А потом настала очередь Соколовского. Он знал, что его звездный час непременно настанет, и потому вопреки собственной натуре не мельтешился, не волновался, сидел, благостный и одухотворенный, прекрасно сознающий, что, сколько бы его друзья ни блистали юмором и сарказмом, все равно настанет минута сладкой сердечной слабости, пусть хмельной, но от того тем более томительной, наступит момент, когда остро, нестерпимо, сильнее, чем вина и смеха, захочется лирики — волнения и песен.
И вот он взял гитару, и сделался еще более сосредоточен и одухотворен, и стало заметно, что маленькие его кисти красивы и легки и что под глазами у него — никто ведь раньше и внимания не обращал — скорбные изысканные тени. И так он шел гитаре, и так гитара ему шла, что шестирублевая, обшарпанная, культтоварная, она выглядела теперь дорогим, уникальным инструментом. Голос гитары и впрямь был неповторим: низок, страстен, иногда он будто срывался и звучал по-уличному крикливо, занозисто, но по- прежнему искренне и щемяще.
Соколовский пел старые романсы, шансонетки начала века, под которые влюблялись и мечтали застрелиться прапорщики и гимназисты, он пел куплеты, которыми улица отводила душу еще до изобретения телевидения и магнитофонов, и сам свято верил в эти минуты и в догорающие камины, и в запах тающего мартовского снега, и в боль разлук, и в освежающую силу страданий, которые, быть может, и составляют единственно непреходящую ценность любви, потому что помнятся дольше любых восторгов, побед и обладании.
Саня смотрел на Наташу, и его обман больше не представлялся ему таким уж вероломным и злонамеренным. Ну хорошо, что, в конце концов, из того, что она не застала здесь Мишу Разинского, у которого красивое лицо манекена и красная кулацкая шея? Она застала других — и узнала их немного — Отца, Алика, Соколовского, не самых заурядных людей на свете, не самых скучных и не самых бездарных. Такие вечера, как сегодняшний, не проходят бесследно, потому что, что же может быть на свете дороже симпатий, возникших так сразу, так естественно и просто? И потом, разве может улыбка, от которой счастье делается таким конкретным, ощутимым понятием, оказаться всего-навсего знаком вежливости, приметой хорошего воспитания?
— Гармонисту банку. — Соколовский положил гитару на колени и, как положено артисту, с торжественной снисходительностью принял приготовленный ему стакан. Он выпил залпом, отставив при этом по-гусарски локоть, скорчил рожу, обыгрывая крепость иностранного напитка, и уставился на Наташу, будто в ожидании похвалы или дальнейших повелений.

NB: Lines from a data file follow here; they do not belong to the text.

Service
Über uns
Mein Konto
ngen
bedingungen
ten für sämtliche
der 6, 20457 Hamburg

— Спойте еще что-нибудь, — попросила Наташа.
— С радостью, для вас хоть до утра. — Соколовский на глазах хмелел от ее просьб, — я очень счастлив, Наташа, что, оставшись среди нас, вы все-таки не потеряли времени даром.
— Я бы его в любом случае не потеряла. — Наташа еле заметно насторожилась.

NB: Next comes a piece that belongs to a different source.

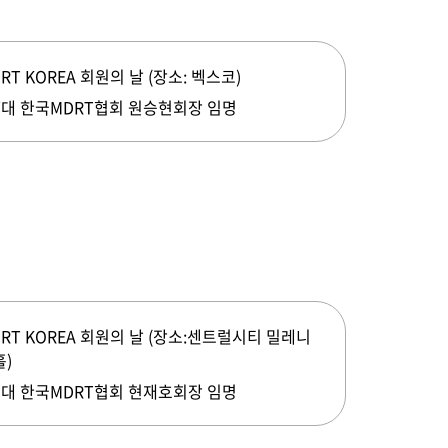
RT KOREA 회원의 날 (장소: 벡스코)
7대 한국MDRT협회 원승현회장 임명
RT KOREA 회원의 날 (장소:센트럴시티 밀레니
홀)
5대 한국MDRT협회 현재호회장 임명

— Как знать, как знать, — расходясь в стихии тонких намеков, продолжал Соколовский, — ведь вас, откровенно говоря, ожидало сегодня вечером небольшое разочарование.
— Ты пой, пой, — заметил Алик Гусев.
— Какое разочарование? О чем вы? — уже не пряча беспокойства, спросила Наташа.
— Не обращайте вы на него внимания, — вмешался Князев, — когда он поет, еще туда-сюда, можно слушать, но когда говорит, вы меня извините…
Но Соколовского уже несло.
— Ерунда, Наташа, самая горькая правда всегда дороже и выше лжи! Не стоит беспокоиться, клянусь вам, тем более что все прекрасно устроилось!
— Какая правда? О чем вы говорите? Что устроилось?